Naming beneficiaries to your estate may seem simple — just name your spouse or your children, right? Well, for some people, it’s that easy. But family relationships can be complex — they often involve multiple marriages, mixed families, children with special needs, disgruntled relatives, and more.
Jump ahead to these sections:
- Step 1: Decide What Property You Want to Pass On
- Step 2: Decide the Best Way to Pass On Your Property
- Step 3: Name Your Beneficiary
Life is complicated, but that doesn’t mean naming beneficiaries to your estate has to be.
We’ll tackle the common ways you can pass on property to your loved ones and how to name beneficiaries to your estate in a thoughtful and meaningful way. Just follow these three easy steps!
Step 1: Decide What Property You Want to Pass On
Before you decide who to name as a beneficiary to your estate (your estate is all the property you own), you must decide what property you want to pass on. Generally, all of the property in your estate falls into one of two categories:
- Real property includes real estate or land.
- Personal property involves everything else, including tangible things like cars, cash, and jewelry — just about everything you own that isn’t real property.
Whether your property includes a pension fund, life insurance policy, a home, or a small heirloom, you can easily name a beneficiary to receive those items.
Step 2: Decide the Best Way to Pass On Your Property
Now that you know what property you want to pass on, decide the best way to do it among five options.
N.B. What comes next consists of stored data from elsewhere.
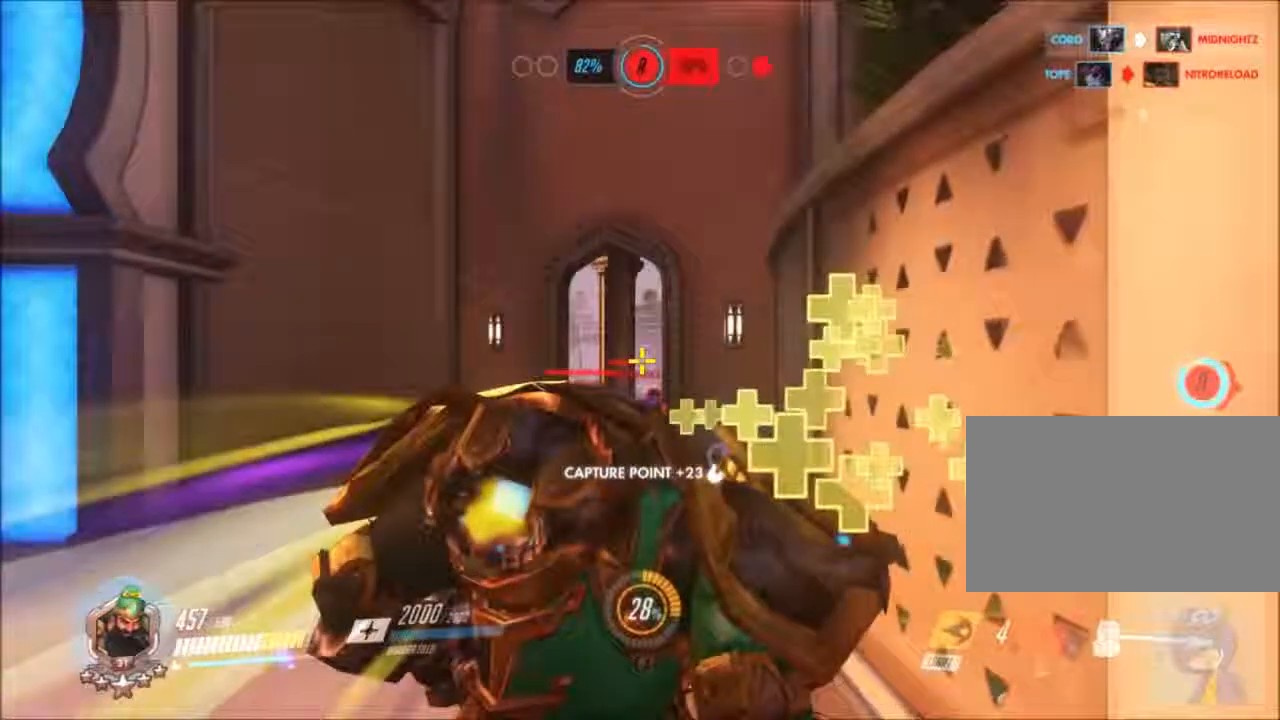
{"keys": ["d"], "mouse": [], "events": [[117, "a", "down"], [300, "a", "up"], [350, "d", "down"]]}
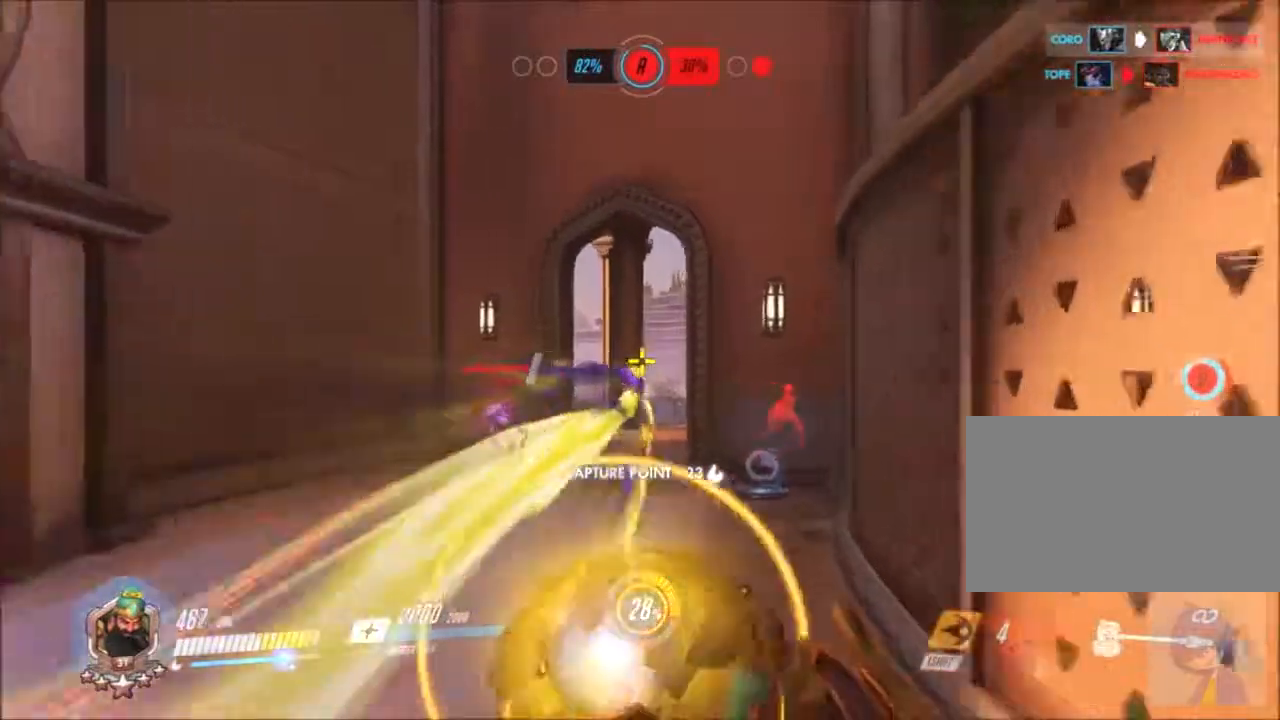
{"keys": ["a"], "mouse": [], "events": [[367, "a", "down"], [417, "d", "up"]]}
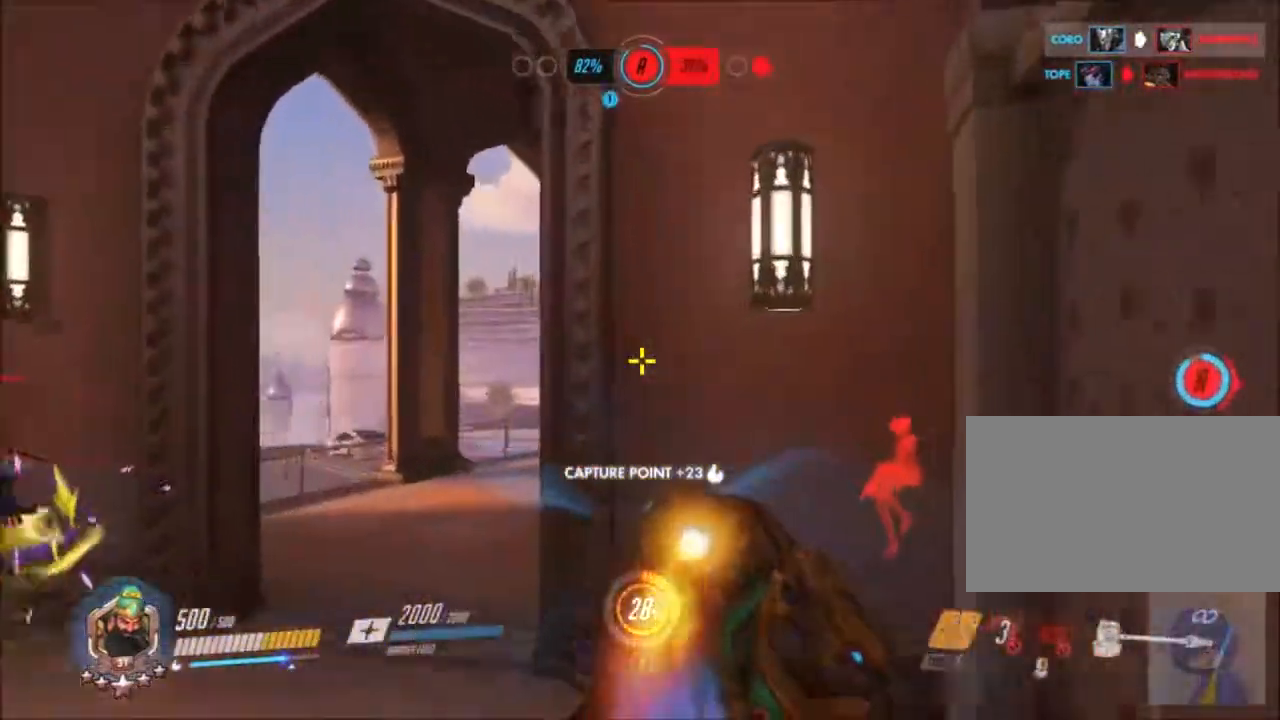
{"keys": ["a"], "mouse": ["left"], "events": [[150, "mouse_left", "down"]]}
You can choose one or all of these options for any or all of your property.
Each option has its benefits and drawbacks. Before you opt for one over the other, understand what each one does and why you might choose it. It all depends on what you want to accomplish when you pass on your property.
Option one: a completed inter vivos transfer
That sounds complicated, right? It’s actually the simplest and most straightforward way to pass on property from your estate to a named beneficiary. In fact, you may not realize it, but you’ve been using inter vivos transfers to pass on property from your estate for most of your life! “Inter vivos” simply means “during life.” You use it every time you transfer property to someone else.
Any gift you give — a book for a best friend’s birthday, flowers for your sister’s anniversary or cash for your niece’s graduation — is an inter vivos gift. Once you give the gift, it becomes the personal property of the beneficiary to whom you gave the gift, and you lose any and all rights to that property.
Choose the “completed inter vivos transfer” method by simply choosing a beneficiary and give the property as a gift during your lifetime if you want a simple and effective way to pass on your property to someone else during life.
Option two: intestate succession
“Intestate” is just a fancy way of saying that you died without having a last will and testament — also known as a will. The opposite is “testate,” which means you die with a valid will and your property will be distributed according to your will.
Most people will want to avoid intestate succession simply because it can be expensive and difficult to predict. Depending on who you choose to name as a beneficiary to your estate, using the laws of intestacy to pass on property may be an appropriate option. Here’s why.
Every state’s law of intestate succession is based on a presumption of how the average person likely would have distributed his or her property if he or she had died with a will. Most states assume that people would want their property to go to their heirs — those related to you by blood, marriage (a spouse), or adoption.
The state prioritizes your heirs by class according to how closely they are related to you. Almost all states prioritize classes of heirs in the following order:
- Collateral heirs (siblings, grandparents, aunts and uncles, cousins, etc.)
Note that the state will only look so far. At a certain point, your heirs become so distant from you that they are likely to rejoice in the fact that someone they don’t even know died and left them property. These distant relatives are called “laughing heirs.”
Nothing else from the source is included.